Max Markowitz, a student from Scarsdale High School, was awarded a scholarship to join 111 students on an international team of polar experts representing 18 nations on a ship-based expedition to Greenland and the Canadian Arctic that sets sail on Monday.
This year’s “Arctic Expedition” marks the 15th anniversary of the global program. Each year, hundreds of the best and brightest youths from around the world join scientists, educators, Inuit leaders, artists, journalists and other dignitaries on a hands-on learning experience that will help participants “foster a greater understanding and respect for the history, culture, ecological diversity and changes facing the Arctic so they can become inspired youth ambassadors.”
According to Expedition Leader Geoff Green, the trip “each day is filled with exploration, discovery, presentations, workshops, hands-on research, hikes and other adventures.”
The trip begins in Ottawa, where the students and leaders will explore the communities, coasts and fiords of western Greenland before crossing the Davis Strait to Canada’s High Arctic. They will explore the eastern entrance of the Northwest Passage, including visits to Pond Inlet, Sirmilik National Park and Beechey Island.”
“By connecting curious and passionate youth with the people, land, challenges and opportunities of the changing Arctic at such a crucial time, we help to foster the knowledge, inspiration and determination in youth that will stay with them for a lifetime,” Green added.
During the expedition, the students will enjoy encounters with Arctic wildlife, attend workshops led by polar explorer Fred Roots, take Zodiac cruises among icebergs, explore the Illulisat Icefjord UNESCO World Heritage site and be taught how to build and paddle a traditional kayak by Inuit leaders.

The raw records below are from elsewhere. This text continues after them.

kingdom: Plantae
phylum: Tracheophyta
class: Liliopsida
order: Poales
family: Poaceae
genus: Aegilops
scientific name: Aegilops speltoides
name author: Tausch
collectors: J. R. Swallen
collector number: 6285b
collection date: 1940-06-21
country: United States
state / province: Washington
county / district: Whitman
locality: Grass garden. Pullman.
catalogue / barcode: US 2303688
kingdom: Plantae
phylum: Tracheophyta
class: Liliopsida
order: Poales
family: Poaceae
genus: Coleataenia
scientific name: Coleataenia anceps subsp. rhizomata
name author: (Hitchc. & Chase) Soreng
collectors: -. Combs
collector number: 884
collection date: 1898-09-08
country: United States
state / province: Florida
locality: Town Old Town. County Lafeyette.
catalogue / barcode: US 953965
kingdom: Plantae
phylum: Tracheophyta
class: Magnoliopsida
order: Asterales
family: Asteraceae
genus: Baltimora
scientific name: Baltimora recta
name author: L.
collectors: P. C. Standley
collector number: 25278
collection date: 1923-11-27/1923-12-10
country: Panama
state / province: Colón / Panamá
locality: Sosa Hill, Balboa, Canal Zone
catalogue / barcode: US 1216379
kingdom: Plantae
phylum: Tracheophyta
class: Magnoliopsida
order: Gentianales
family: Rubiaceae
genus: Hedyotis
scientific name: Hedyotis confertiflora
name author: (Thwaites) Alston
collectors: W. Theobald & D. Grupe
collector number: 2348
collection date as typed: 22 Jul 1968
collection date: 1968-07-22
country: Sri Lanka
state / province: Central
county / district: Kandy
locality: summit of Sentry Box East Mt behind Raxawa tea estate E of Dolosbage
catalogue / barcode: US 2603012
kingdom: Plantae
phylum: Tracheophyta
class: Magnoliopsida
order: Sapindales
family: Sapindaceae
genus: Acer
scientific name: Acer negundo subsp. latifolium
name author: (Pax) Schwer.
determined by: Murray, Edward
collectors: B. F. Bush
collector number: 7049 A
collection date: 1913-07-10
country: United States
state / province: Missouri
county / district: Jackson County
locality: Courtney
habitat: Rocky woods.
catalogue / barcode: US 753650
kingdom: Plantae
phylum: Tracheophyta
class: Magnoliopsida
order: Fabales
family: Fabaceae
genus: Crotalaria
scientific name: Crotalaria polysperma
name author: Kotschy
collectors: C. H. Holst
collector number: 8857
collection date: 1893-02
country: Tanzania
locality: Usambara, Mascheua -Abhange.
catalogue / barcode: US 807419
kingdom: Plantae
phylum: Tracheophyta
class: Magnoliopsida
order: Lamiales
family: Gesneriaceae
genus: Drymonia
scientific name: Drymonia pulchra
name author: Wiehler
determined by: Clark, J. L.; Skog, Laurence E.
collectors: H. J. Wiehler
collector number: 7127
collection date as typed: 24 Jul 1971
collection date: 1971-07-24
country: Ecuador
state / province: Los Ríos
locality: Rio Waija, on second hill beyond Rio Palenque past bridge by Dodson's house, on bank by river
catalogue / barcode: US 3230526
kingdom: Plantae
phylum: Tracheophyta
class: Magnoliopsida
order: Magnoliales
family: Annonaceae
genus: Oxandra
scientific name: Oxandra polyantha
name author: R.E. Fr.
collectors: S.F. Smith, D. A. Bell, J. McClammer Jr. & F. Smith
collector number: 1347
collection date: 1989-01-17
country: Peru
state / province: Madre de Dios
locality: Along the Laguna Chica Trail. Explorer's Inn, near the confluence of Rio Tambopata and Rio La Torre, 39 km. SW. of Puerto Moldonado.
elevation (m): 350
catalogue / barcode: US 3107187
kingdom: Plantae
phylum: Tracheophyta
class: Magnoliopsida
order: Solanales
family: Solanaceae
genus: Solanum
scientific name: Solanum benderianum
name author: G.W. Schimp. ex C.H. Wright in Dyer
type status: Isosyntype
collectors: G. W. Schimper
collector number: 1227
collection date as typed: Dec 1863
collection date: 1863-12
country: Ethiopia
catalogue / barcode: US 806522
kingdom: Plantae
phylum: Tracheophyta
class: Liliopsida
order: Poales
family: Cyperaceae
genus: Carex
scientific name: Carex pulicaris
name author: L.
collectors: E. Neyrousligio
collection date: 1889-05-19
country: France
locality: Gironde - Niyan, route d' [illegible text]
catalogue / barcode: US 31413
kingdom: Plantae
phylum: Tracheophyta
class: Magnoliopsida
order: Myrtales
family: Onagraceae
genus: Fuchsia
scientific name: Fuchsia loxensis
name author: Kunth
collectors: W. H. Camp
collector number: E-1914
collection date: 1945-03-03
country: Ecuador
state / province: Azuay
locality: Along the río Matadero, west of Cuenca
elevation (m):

“To witness first-hand, the beauty of the Arctic and better understand its important role in the global ecosystem is something that will forever change the way the students view the world and their place within it,” Green said. “The expedition will be the beginning of a lifelong journey and a very important step in gaining the inspiration, education and motivation needed to become leaders in their communities and around the world.”